C. oleifera, a cross-pollinated plant with extensive distribution and diverse germplasm resources, has evolved over a long period27. Geographical and climatic conditions across cultivation areas significantly impact seed weight and fruit size, with altitude being a primary factor influencing phenotypic traits36. At higher altitudes, fruits are generally smaller due to lower temperatures, while at lower altitudes, they are larger. The levels of unsaturated fatty acids, such as oleic and linoleic acids, vary significantly with geographical and climatic variations. Significant temperature differences greatly enhance oleic acid accumulation in C. oleifera seed oil26. In this study, the dry seed yield, kernel oil content, and oleic acid content of the 48 C. oleifera samples were 60.75%, 49.88%, and 81.85%, respectively, showing advantages over other reported germplasms. For instance, germplasms from Changsha, Hunan37; ‘Changlin’ and ‘Xianglin’ series from Taihu, Anhui38; 'Gan' series germplasms39; 13 high-quality C. yuhsienensis germplasms40; and 9 high-quality C. weiningensis Li et al.41. Additionally, correlation analysis indicated a negative association between oleic and linoleic acid contents among the fruits of the 48 C. oleifera germplasms from high-altitude areas of East Guizhou Province, suggesting excellent commercial qualities and enhanced potential for development and utilization.

This experiment employed a comprehensive evaluation method integrating PCA and cluster analysis. PCA identified the composition of PCs based on eigenvectors and cumulative contribution rates, utilizing PC values as indices to select superior varieties. This approach offered an accurate assessment of each trait's overall performance, providing significant theoretical and practical insights42. Cluster analysis categorized evaluation factors based on the similarity of fruit traits. Including more traits in cluster analysis enhances the comprehensive assessment of the varieties43. Cluster analysis elucidates genetic relationships between germplasm resources and examines associations between various traits and germplasm resources, providing a theoretical foundation for exploiting heterosis and is widely used in germplasm resource research. In this study, five PCs were extracted, with a cumulative contribution rate of 73.81%, serving as a comprehensive index for evaluating the fruit traits of 48 C. oleifera germplasm resources. Hierarchical cluster analysis based on Euclidean genetic distances classified the 48 germplasms into five categories. Combining PCA and cluster analysis offers a more scientific assessment of fruit quality. Cross-verification of cluster analysis, PCA, and germplasm comprehensive ranking ensures the accuracy of the analysis. In this study, QD-33 ranked first in the comprehensive germplasm ranking, and cluster analysis placed QD-33 in the third group, with a higher dry seed rate than the other four groups. The PC2 score of QD-33 was higher than that of the other 47 germplasms, and the percentage of dry seed in PC2 was higher than in the other four PCs.
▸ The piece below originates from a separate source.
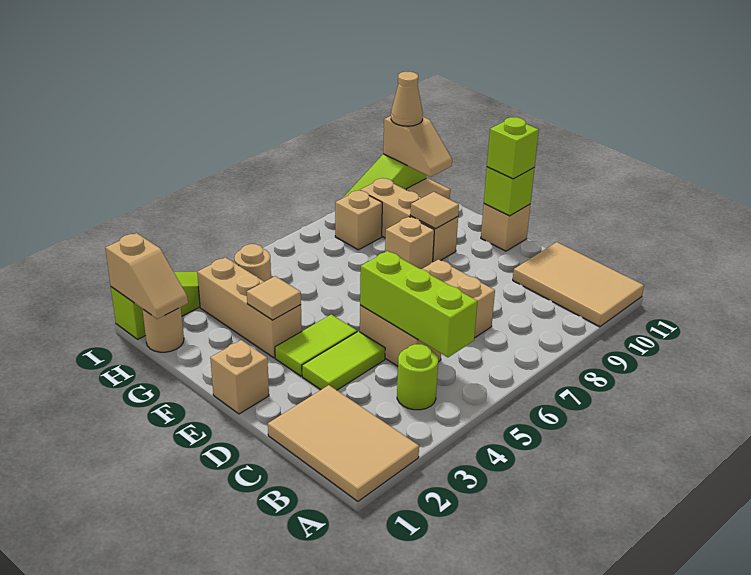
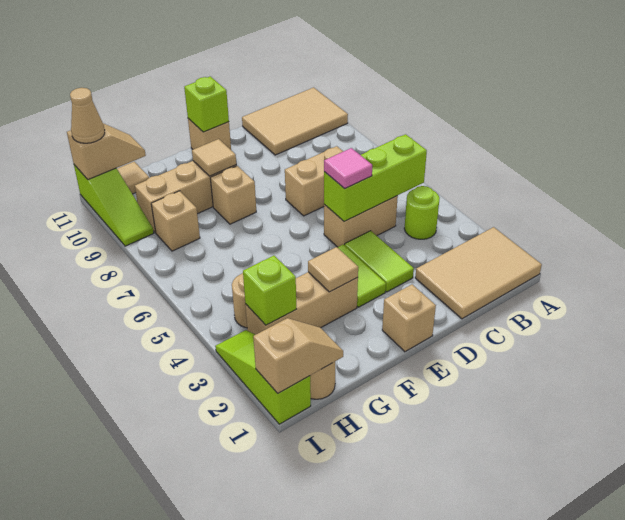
none -> pink 1x1 tile [324,148,372,189]
lime 1x1 brick [487,117,539,179] -> lime 1x1 brick moved to [243,256,296,325]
These results aligned with actual observations, indicating the suitability of the comprehensive evaluation method for the 48 C. oleifera germplasms in the high-altitude area of East Guizhou Province, China. Considering the final comprehensive scores and the ranking of elite genotypes, those with high single fruit weight, fresh seed yield rate, and oil, palmitoleic, and linoleic acid levels were identified as superior. However, as the experimental period was only 1 year, evaluating the trait performance of C. oleifera clones over multiple years, with numerous varieties, and across extensive areas is necessary.

This study utilized PCA and cluster analysis to objectively evaluate 15 traits of C. oleifera fruits. The PCA identified the top ten elite varieties based on comprehensive quality: QD-33, QD-34, QD-48, QD-38, QD-27, QD-15, QD-35, QD-5, QD-14, and QD-36, which are recommended for the development of superior germplasm resources. These results provide a theoretical foundation for breeding high-quality C. oleifera varieties and offer a reference for selecting premium germplasm resources, particularly addressing the shortage of varieties suitable for high-altitude regions. However, additional observation and experimentation are necessary to assess their stress resistance and yield stability.